We tapped Daniel Giordano, founder of Bespoke Treatments Physical Therapy in New York City, to give us the scoop on when a workout is doing more harm than good.
Here are the 5 red flags you cannot afford to ignore.
1. Any pain that feels shooting or stabbing
The absolute number one red flag on Giordano’s list? Shooting, radiating, or knife-like pain. “You have to stop and see a medical doctor,” says Giordano—even if you’re in the middle of a workout. (If you’re taking a class, don’t worry about it being an etiquette breach. Just politely excuse yourself and tell the instructor what you’re feeling.) Why? “It can indicate a nerve issue,” Giordano says. “[The injury] could be coming from somewhere else, causing the shooting pain to move. If you continue to work out and the pain gets worse, you could cause more irritation.”
2. Bruising when you didn’t bump into anything
If you feel any kind of a twinge, then notice a bruise in that area even though you didn’t bump into anything, you need to put your workout(s) on hold. “Anytime there’s bruising, it usually means there’s some sort of internal tear,” says Giordano. “It could be a small, tiny, micro-tear and your body just needs a few days of rest—or it could be a full tear.” The only way to know is to lay off for a bit, and check with a doctor or physical therapist as needed.
3. Pain that forces you to switch up your form
It’s common to tweak something early on in a workout that quickly fades away. But a pain that lingers—or gets worse—is not good, and needs to be checked out. Partly, it’s to keep you from adjusting your form (i.e., adjusting your stride, pushing off more on one side of the spin bike, or shifting your posture at the barre) to try and offset the pain—which can do even more damage. “That state of compensation can cause a lot of chronic pain,” Giordano says.

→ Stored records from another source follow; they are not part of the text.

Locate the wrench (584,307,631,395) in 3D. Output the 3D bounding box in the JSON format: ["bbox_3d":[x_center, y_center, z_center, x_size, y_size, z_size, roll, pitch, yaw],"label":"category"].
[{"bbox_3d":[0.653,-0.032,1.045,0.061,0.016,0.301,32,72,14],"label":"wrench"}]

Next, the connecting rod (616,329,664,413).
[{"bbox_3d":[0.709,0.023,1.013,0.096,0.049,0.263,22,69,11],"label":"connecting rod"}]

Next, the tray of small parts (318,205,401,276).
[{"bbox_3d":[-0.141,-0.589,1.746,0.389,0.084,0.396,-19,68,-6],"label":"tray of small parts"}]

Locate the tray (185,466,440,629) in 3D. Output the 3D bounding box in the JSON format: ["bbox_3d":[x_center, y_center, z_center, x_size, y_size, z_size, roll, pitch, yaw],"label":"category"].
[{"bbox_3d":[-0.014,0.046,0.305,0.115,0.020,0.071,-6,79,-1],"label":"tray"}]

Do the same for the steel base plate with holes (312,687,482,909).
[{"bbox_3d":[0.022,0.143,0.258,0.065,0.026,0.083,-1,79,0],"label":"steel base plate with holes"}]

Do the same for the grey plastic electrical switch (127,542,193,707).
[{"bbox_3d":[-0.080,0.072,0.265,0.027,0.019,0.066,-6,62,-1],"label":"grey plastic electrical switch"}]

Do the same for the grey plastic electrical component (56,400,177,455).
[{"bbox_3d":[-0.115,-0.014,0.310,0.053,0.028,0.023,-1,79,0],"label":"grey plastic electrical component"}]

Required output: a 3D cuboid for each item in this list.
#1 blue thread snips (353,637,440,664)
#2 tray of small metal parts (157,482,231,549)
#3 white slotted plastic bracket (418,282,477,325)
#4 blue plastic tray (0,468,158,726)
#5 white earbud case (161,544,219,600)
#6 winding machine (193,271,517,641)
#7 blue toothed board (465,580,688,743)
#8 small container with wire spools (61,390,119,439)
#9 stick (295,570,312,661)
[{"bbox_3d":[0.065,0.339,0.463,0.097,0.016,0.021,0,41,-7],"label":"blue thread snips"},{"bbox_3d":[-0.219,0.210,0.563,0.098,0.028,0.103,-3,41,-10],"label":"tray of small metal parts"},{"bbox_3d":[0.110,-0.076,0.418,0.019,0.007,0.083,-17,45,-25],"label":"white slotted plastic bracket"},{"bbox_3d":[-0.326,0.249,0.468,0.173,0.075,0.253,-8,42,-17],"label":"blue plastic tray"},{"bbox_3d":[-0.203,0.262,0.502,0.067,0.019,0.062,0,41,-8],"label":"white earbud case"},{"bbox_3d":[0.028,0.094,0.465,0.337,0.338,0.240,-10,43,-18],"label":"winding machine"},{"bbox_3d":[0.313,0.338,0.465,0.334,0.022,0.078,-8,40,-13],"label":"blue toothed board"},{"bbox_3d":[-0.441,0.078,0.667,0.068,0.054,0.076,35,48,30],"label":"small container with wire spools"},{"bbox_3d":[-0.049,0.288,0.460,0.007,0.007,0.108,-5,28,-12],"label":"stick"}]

4. Pain that affects your daily activities
If you’re ever in pain to the point where it interferes with your day-to-day activities, especially your sleep, that’s a bad sign. “You need sleep to recover and if you’re unable to, it’s a sign that something’s wrong,” says Giordano. Lay off for a few days, and when you do pick things back up again, remember to give yourself recovery time in between sweat sessions. Eat well, hydrate, and foam roll. “Foam rolling will break up any adhesions, knots, or trigger points in your tissue, and your body will relax,” Giordano says.
The good kind of tired you feel after you’ve rocked a workout is awesome. But if you feel yourself dragging through your days, you’ve gone too far. Exhaustion is a clear sign that you’re overtraining. And it’s not just bad for your muscles; it’s dangerous for your mind. “You can go from a state of endorphins—so you’re uber happy when you’re working out—to a state of depression,” says Giordano. “I’ve seen that happen with a lot of people in boutique fitness. They work out so much that they burn themselves out, and it leads to a state of anxiety and mood problems.”
Remember: Rest, eat well, and hydrate. “You should feel fine after 48 hours or so of recovery,” he says. “But if you’re not recovered after 48 to 72 hours, then you want to go see a medical professional.”